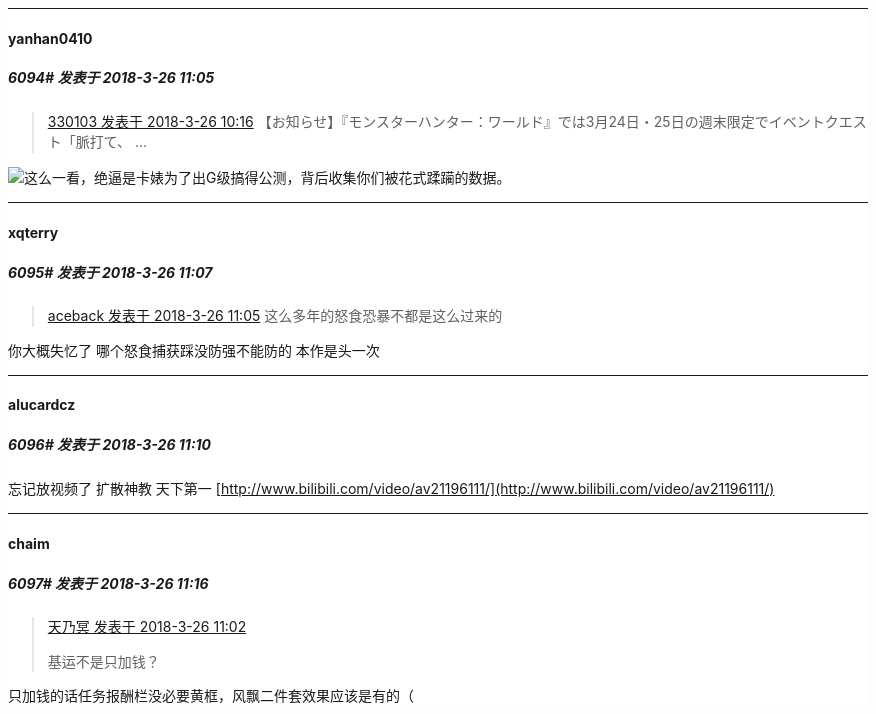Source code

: -----

####  yanhan0410  
##### 6094#       发表于 2018-3-26 11:05



<blockquote><a href="httphttps://bbs.saraba1st.com/2b/forum.php?mod=redirect&amp;goto=findpost&amp;pid=38976607&amp;ptid=1515235" target="_blank">330103 发表于 2018-3-26 10:16</a>
【お知らせ】『モンスターハンター：ワールド』では3月24日・25日の週末限定でイベントクエスト「脈打て、 ...</blockquote>
<img src="https://static.saraba1st.com/image/smiley/face2017/067.png" referrerpolicy="no-referrer">这么一看，绝逼是卡婊为了出G级搞得公测，背后收集你们被花式蹂躏的数据。







-----

####  xqterry  
##### 6095#       发表于 2018-3-26 11:07



<blockquote><a href="httphttps://bbs.saraba1st.com/2b/forum.php?mod=redirect&amp;goto=findpost&amp;pid=38978299&amp;ptid=1515235" target="_blank">aceback 发表于 2018-3-26 11:05</a>
这么多年的怒食恐暴不都是这么过来的</blockquote>
你大概失忆了 哪个怒食捕获踩没防强不能防的 本作是头一次







-----

####  alucardcz  
##### 6096#       发表于 2018-3-26 11:10




忘记放视频了 扩散神教 天下第一 
[http://www.bilibili.com/video/av21196111/](http://www.bilibili.com/video/av21196111/)







-----

####  chaim  
##### 6097#       发表于 2018-3-26 11:16



<blockquote><a href="httphttps://bbs.saraba1st.com/2b/forum.php?mod=redirect&amp;goto=findpost&amp;pid=38978264&amp;ptid=1515235" target="_blank">天乃冥 发表于 2018-3-26 11:02</a>

基运不是只加钱？</blockquote>
只加钱的话任务报酬栏没必要黄框，风飘二件套效果应该是有的（
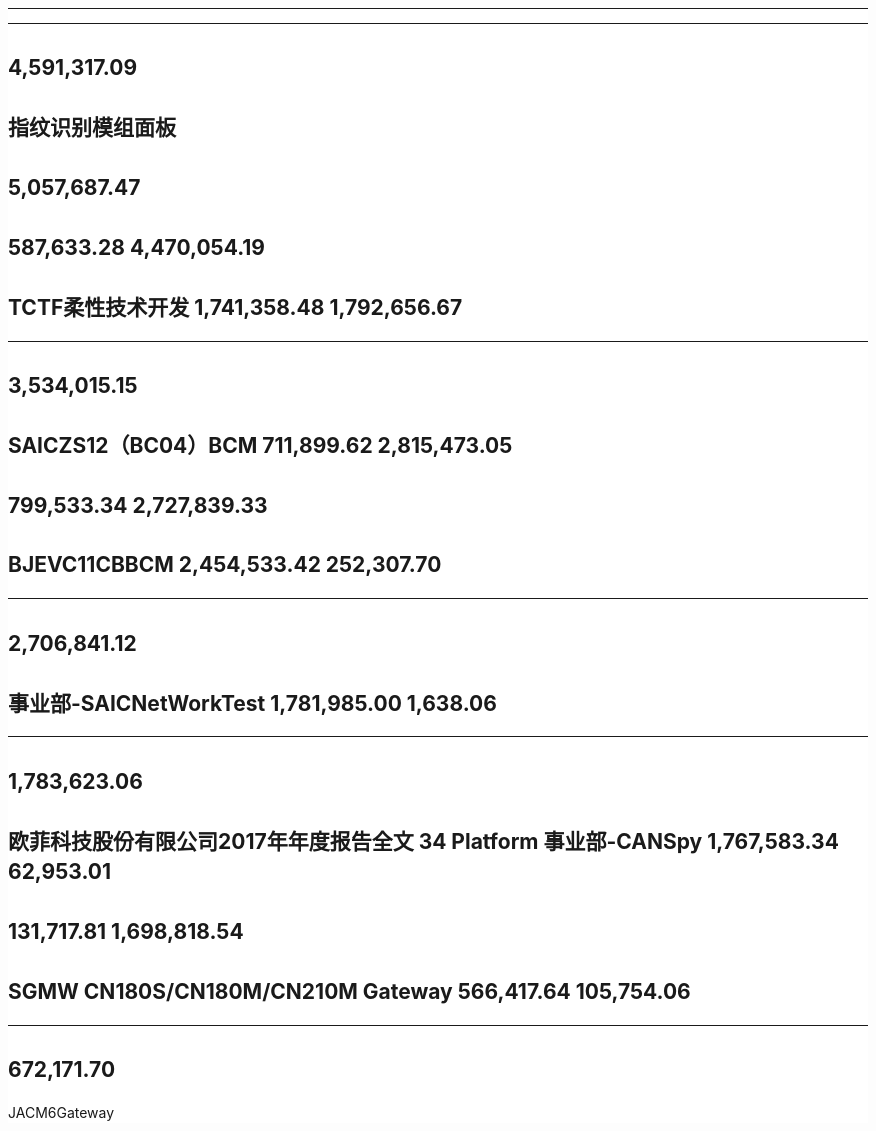 
---
---
4,591,317.09
---
指纹识别模组面板
---
5,057,687.47
---
587,633.28
4,470,054.19
---
TCTF柔性技术开发
1,741,358.48
1,792,656.67
---
---
3,534,015.15
---
SAICZS12（BC04）BCM
711,899.62
2,815,473.05
---
799,533.34
2,727,839.33
---
BJEVC11CBBCM
2,454,533.42
252,307.70
---
---
2,706,841.12
---
事业部-SAICNetWorkTest
1,781,985.00
1,638.06
---
---
1,783,623.06
---
欧菲科技股份有限公司2017年年度报告全文
34
Platform
事业部-CANSpy
1,767,583.34
62,953.01
---
131,717.81
1,698,818.54
---
SGMW
CN180S/CN180M/CN210M
Gateway
566,417.64
105,754.06
---
---
672,171.70
---
JACM6Gateway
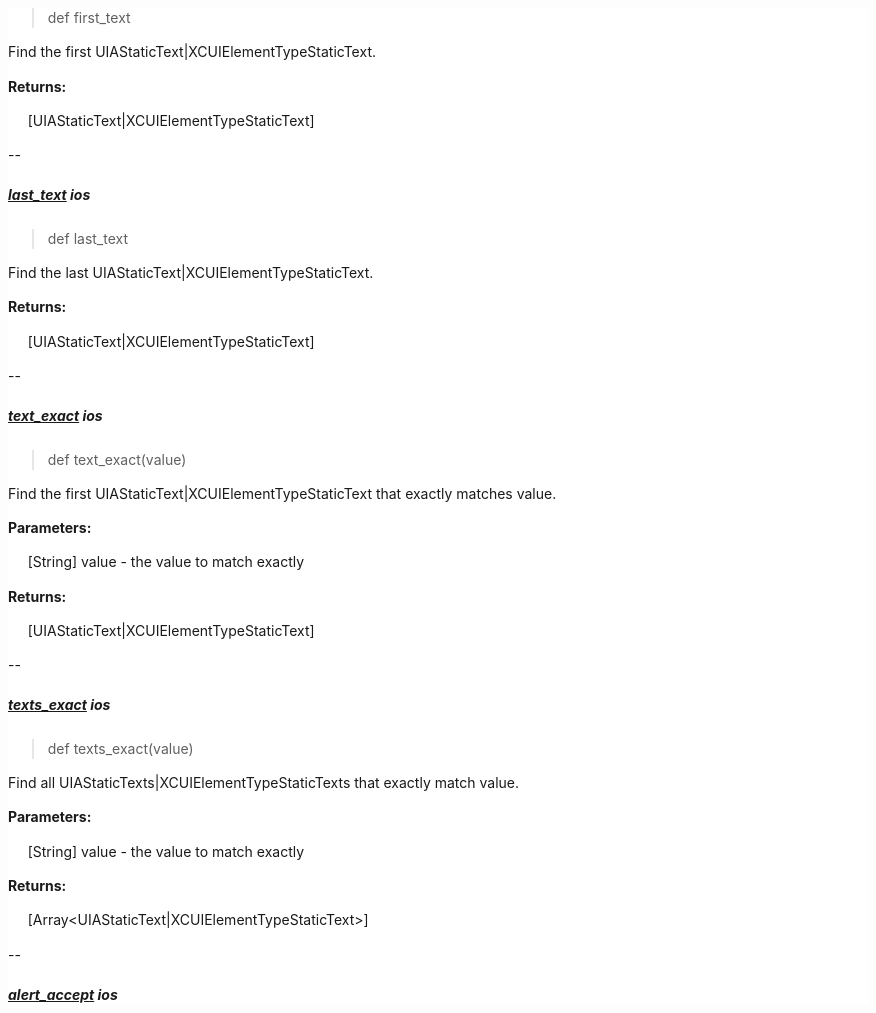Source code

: > def first_text

Find the first UIAStaticText|XCUIElementTypeStaticText.

__Returns:__

&nbsp;&nbsp;&nbsp;&nbsp;&nbsp;[UIAStaticText|XCUIElementTypeStaticText] 

--

##### [last_text](https://github.com/appium/ruby_lib/blob/6bba003ce1f3915dff0caaaf3a7a8c64684c2412/lib/appium_lib/ios/element/text.rb#L38) ios

> def last_text

Find the last UIAStaticText|XCUIElementTypeStaticText.

__Returns:__

&nbsp;&nbsp;&nbsp;&nbsp;&nbsp;[UIAStaticText|XCUIElementTypeStaticText] 

--

##### [text_exact](https://github.com/appium/ruby_lib/blob/6bba003ce1f3915dff0caaaf3a7a8c64684c2412/lib/appium_lib/ios/element/text.rb#L45) ios

> def text_exact(value)

Find the first UIAStaticText|XCUIElementTypeStaticText that exactly matches value.

__Parameters:__

&nbsp;&nbsp;&nbsp;&nbsp;&nbsp;[String] value - the value to match exactly

__Returns:__

&nbsp;&nbsp;&nbsp;&nbsp;&nbsp;[UIAStaticText|XCUIElementTypeStaticText] 

--

##### [texts_exact](https://github.com/appium/ruby_lib/blob/6bba003ce1f3915dff0caaaf3a7a8c64684c2412/lib/appium_lib/ios/element/text.rb#L52) ios

> def texts_exact(value)

Find all UIAStaticTexts|XCUIElementTypeStaticTexts that exactly match value.

__Parameters:__

&nbsp;&nbsp;&nbsp;&nbsp;&nbsp;[String] value - the value to match exactly

__Returns:__

&nbsp;&nbsp;&nbsp;&nbsp;&nbsp;[Array<UIAStaticText|XCUIElementTypeStaticText>] 

--

##### [alert_accept](https://github.com/appium/ruby_lib/blob/6bba003ce1f3915dff0caaaf3a7a8c64684c2412/lib/appium_lib/ios/element/alert.rb#L5) ios
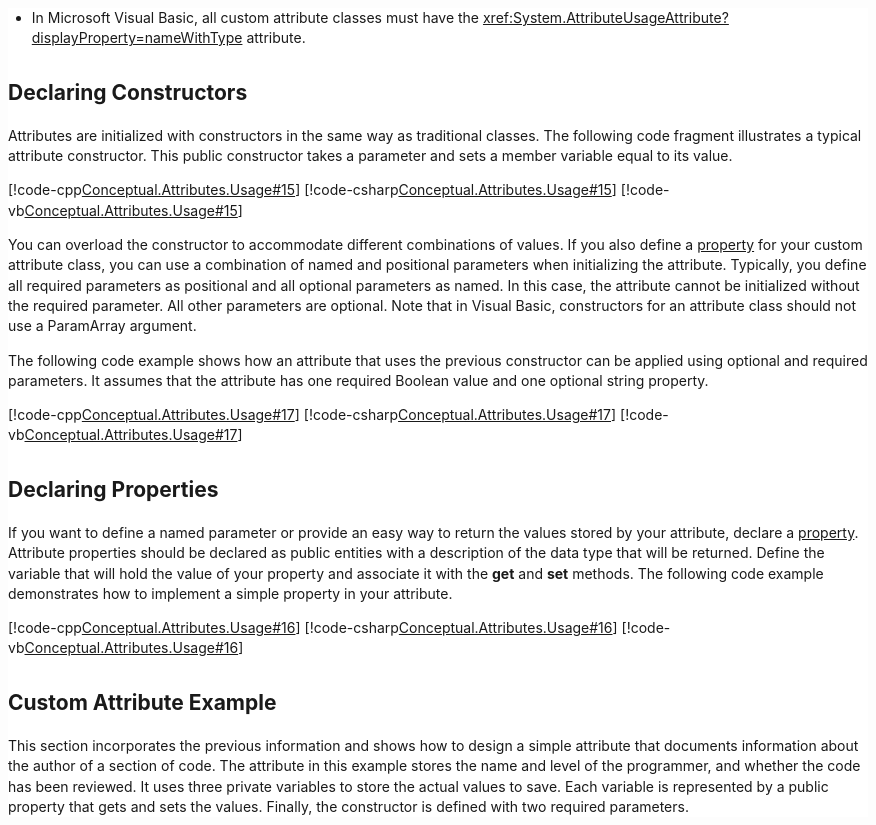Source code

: - In Microsoft Visual Basic, all custom attribute classes must have the <xref:System.AttributeUsageAttribute?displayProperty=nameWithType> attribute.  
  
## Declaring Constructors  
 Attributes are initialized with constructors in the same way as traditional classes. The following code fragment illustrates a typical attribute constructor. This public constructor takes a parameter and sets a member variable equal to its value.  
  
 [!code-cpp[Conceptual.Attributes.Usage#15](../../../samples/snippets/cpp/VS_Snippets_CLR/conceptual.attributes.usage/cpp/source2.cpp#15)]
 [!code-csharp[Conceptual.Attributes.Usage#15](../../../samples/snippets/csharp/VS_Snippets_CLR/conceptual.attributes.usage/cs/source2.cs#15)]
 [!code-vb[Conceptual.Attributes.Usage#15](../../../samples/snippets/visualbasic/VS_Snippets_CLR/conceptual.attributes.usage/vb/source2.vb#15)]  
  
 You can overload the constructor to accommodate different combinations of values. If you also define a [property](https://docs.microsoft.com/previous-versions/visualstudio/visual-studio-2013/65zdfbdt(v=vs.120)) for your custom attribute class, you can use a combination of named and positional parameters when initializing the attribute. Typically, you define all required parameters as positional and all optional parameters as named. In this case, the attribute cannot be initialized without the required parameter. All other parameters are optional. Note that in Visual Basic, constructors for an attribute class should not use a ParamArray argument.  
  
 The following code example shows how an attribute that uses the previous constructor can be applied using optional and required parameters. It assumes that the attribute has one required Boolean value and one optional string property.  
  
 [!code-cpp[Conceptual.Attributes.Usage#17](../../../samples/snippets/cpp/VS_Snippets_CLR/conceptual.attributes.usage/cpp/source2.cpp#17)]
 [!code-csharp[Conceptual.Attributes.Usage#17](../../../samples/snippets/csharp/VS_Snippets_CLR/conceptual.attributes.usage/cs/source2.cs#17)]
 [!code-vb[Conceptual.Attributes.Usage#17](../../../samples/snippets/visualbasic/VS_Snippets_CLR/conceptual.attributes.usage/vb/source2.vb#17)]  
  
## Declaring Properties  
 If you want to define a named parameter or provide an easy way to return the values stored by your attribute, declare a [property](https://docs.microsoft.com/previous-versions/visualstudio/visual-studio-2013/65zdfbdt(v=vs.120)). Attribute properties should be declared as public entities with a description of the data type that will be returned. Define the variable that will hold the value of your property and associate it with the **get** and **set** methods. The following code example demonstrates how to implement a simple property in your attribute.  
  
 [!code-cpp[Conceptual.Attributes.Usage#16](../../../samples/snippets/cpp/VS_Snippets_CLR/conceptual.attributes.usage/cpp/source2.cpp#16)]
 [!code-csharp[Conceptual.Attributes.Usage#16](../../../samples/snippets/csharp/VS_Snippets_CLR/conceptual.attributes.usage/cs/source2.cs#16)]
 [!code-vb[Conceptual.Attributes.Usage#16](../../../samples/snippets/visualbasic/VS_Snippets_CLR/conceptual.attributes.usage/vb/source2.vb#16)]  
  
## Custom Attribute Example  
 This section incorporates the previous information and shows how to design a simple attribute that documents information about the author of a section of code. The attribute in this example stores the name and level of the programmer, and whether the code has been reviewed. It uses three private variables to store the actual values to save. Each variable is represented by a public property that gets and sets the values. Finally, the constructor is defined with two required parameters.  
  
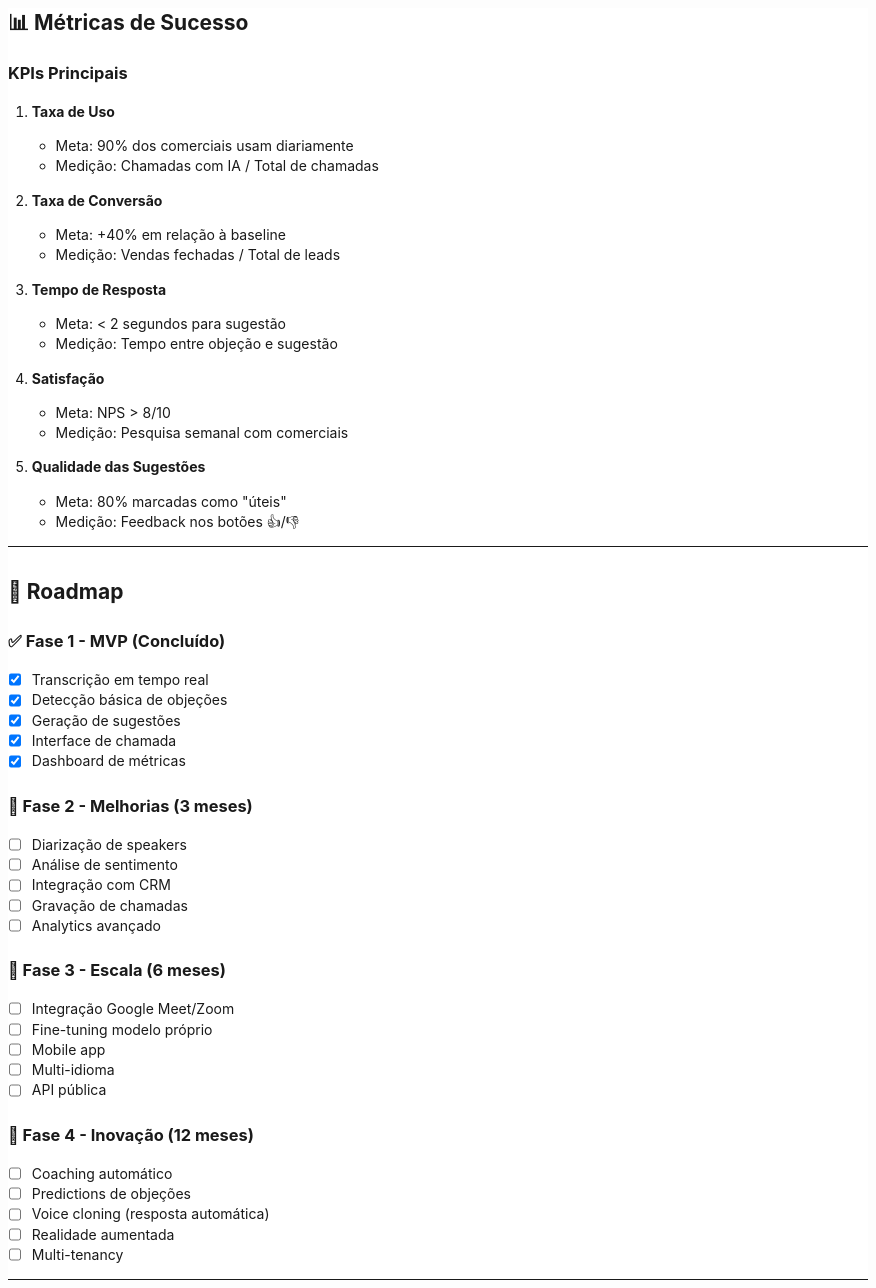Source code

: 
## 📊 Métricas de Sucesso

### KPIs Principais

1. **Taxa de Uso**
   - Meta: 90% dos comerciais usam diariamente
   - Medição: Chamadas com IA / Total de chamadas

2. **Taxa de Conversão**
   - Meta: +40% em relação à baseline
   - Medição: Vendas fechadas / Total de leads

3. **Tempo de Resposta**
   - Meta: < 2 segundos para sugestão
   - Medição: Tempo entre objeção e sugestão

4. **Satisfação**
   - Meta: NPS > 8/10
   - Medição: Pesquisa semanal com comerciais

5. **Qualidade das Sugestões**
   - Meta: 80% marcadas como "úteis"
   - Medição: Feedback nos botões 👍/👎

---

## 🚀 Roadmap

### ✅ Fase 1 - MVP (Concluído)
- [x] Transcrição em tempo real
- [x] Detecção básica de objeções
- [x] Geração de sugestões
- [x] Interface de chamada
- [x] Dashboard de métricas

### 🔄 Fase 2 - Melhorias (3 meses)
- [ ] Diarização de speakers
- [ ] Análise de sentimento
- [ ] Integração com CRM
- [ ] Gravação de chamadas
- [ ] Analytics avançado

### 🔮 Fase 3 - Escala (6 meses)
- [ ] Integração Google Meet/Zoom
- [ ] Fine-tuning modelo próprio
- [ ] Mobile app
- [ ] Multi-idioma
- [ ] API pública

### 🌟 Fase 4 - Inovação (12 meses)
- [ ] Coaching automático
- [ ] Predictions de objeções
- [ ] Voice cloning (resposta automática)
- [ ] Realidade aumentada
- [ ] Multi-tenancy

---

* Task directions *
Pick out every line in the listing above that contains the string "findpost", and copy each one in full.

* Response below *
<blockquote><a href="httphttps://bbs.saraba1st.com/2b/forum.php?mod=redirect&amp;goto=findpost&amp;pid=38976607&amp;ptid=1515235" target="_blank">330103 发表于 2018-3-26 10:16</a>
<blockquote><a href="httphttps://bbs.saraba1st.com/2b/forum.php?mod=redirect&amp;goto=findpost&amp;pid=38978299&amp;ptid=1515235" target="_blank">aceback 发表于 2018-3-26 11:05</a>
<blockquote><a href="httphttps://bbs.saraba1st.com/2b/forum.php?mod=redirect&amp;goto=findpost&amp;pid=38978264&amp;ptid=1515235" target="_blank">天乃冥 发表于 2018-3-26 11:02</a>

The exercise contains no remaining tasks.